To examine the health benefits of grass-fed beef we need to look at fats first. Our dietary fats are a mixture of saturated and unsaturated, including polyunsaturated and monounsaturated, fats. Omega-3 and -6 are polyunsaturated fats and we can’t make these fats ourselves, we have to eat them.
Fats are vital in our cell walls, nervous tissue and many other structures and functions. Scientists have found that if the ratio of omega-6 to omega-3 is more than 4:1, people start to experience health problems like arthritis, coronary heart disease and inflammatory ailments.
The shocking news is that intensively-reared beef has omega-6 to omega-3 ratios of 20:1 or even more. With grass-fed beef it’s more like 3:1.
While modern farming gives us plenty of food, it’s not always of good enough quality to maintain long-term health and we’re missing out on omega-3.
Many studies have shown the same results – that grass-fed beef yields omega-6 to omega-3 ratios of 4:1 and often lower, whereas intensively-reared beef offers a shocking 20:1 (or higher) ratio.
It also seems that the longer the cows are kept on their grain-feeding schedule, the worse the ratios get and many cattle are grain-fed for 200 days or longer. It doesn’t take much to work out how much better for health grass-fed beef is.
In addition to the omega ratios, grass-fed beef is slow-grown, without hormones or unnecessary antibiotics. Grain-fed cows are routinely given antibiotics towards the end of their lives to promote further growth.

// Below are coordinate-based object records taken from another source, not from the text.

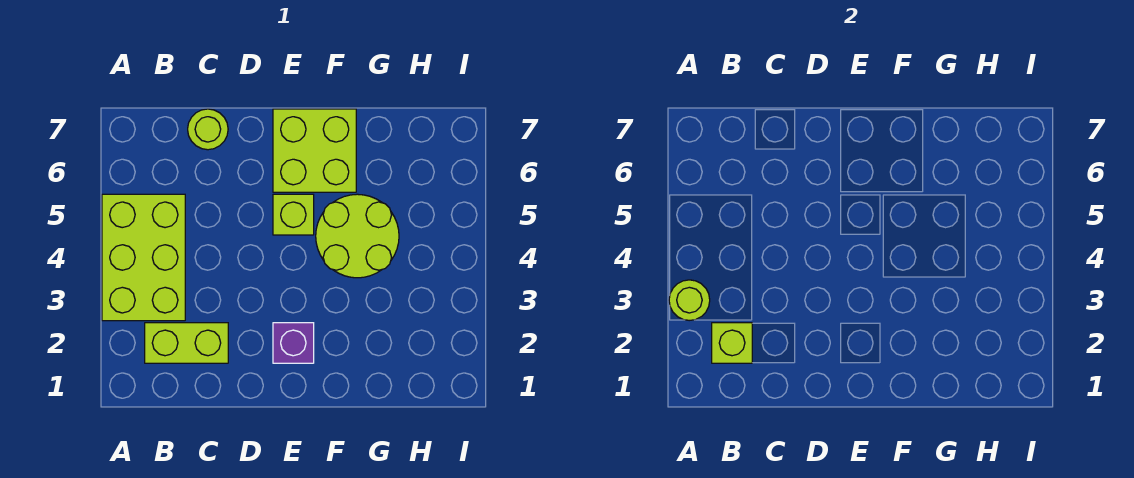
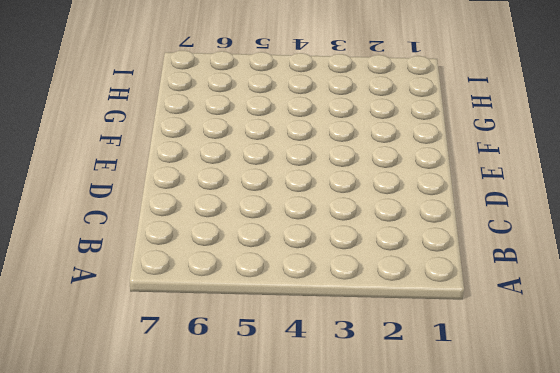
none -> lime brick A3:B5 level 1
none -> lime brick B2:C2 level 1

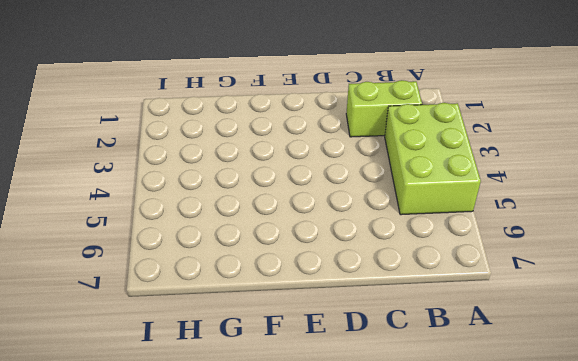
none -> lime round brick C7 level 1
none -> purple brick E2 level 1

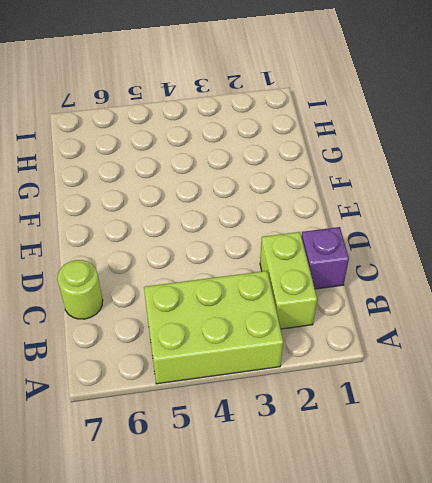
purple brick C1 level 1 -> purple brick E2 level 1
none -> lime brick E5 level 1
none -> lime brick E6:F7 level 1

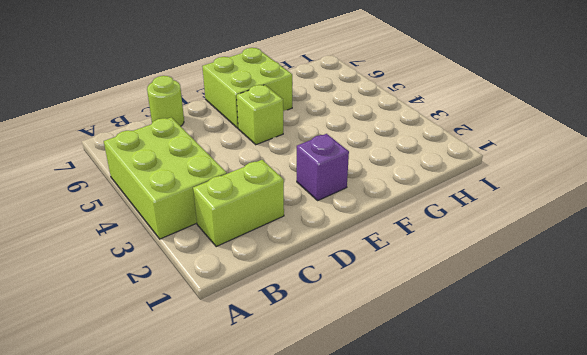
none -> lime round brick F4:G5 level 1
none -> lime round brick A3 level 2

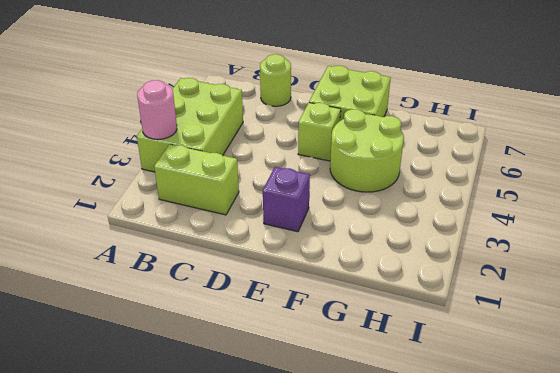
pink round brick A3 level 2 -> lime round brick A3 level 2
none -> lime brick B2 level 2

Additionally, the fat content of grain-fed beef features just 1% omega-3, whereas grass-fed beef fat is 7% omega-3 (in a ratio of between 3:1 and 4:1). Grass-fed beef is also leaner because the cow has been more active and has had no hormone treatments.
Grazing on grass means that the beef is full of minerals and vitamins, as well as conjugated linoleic acid, which reduces the risk of diabetes, obesity and several immune disorders.
Grass-fed beef – what’s not to love?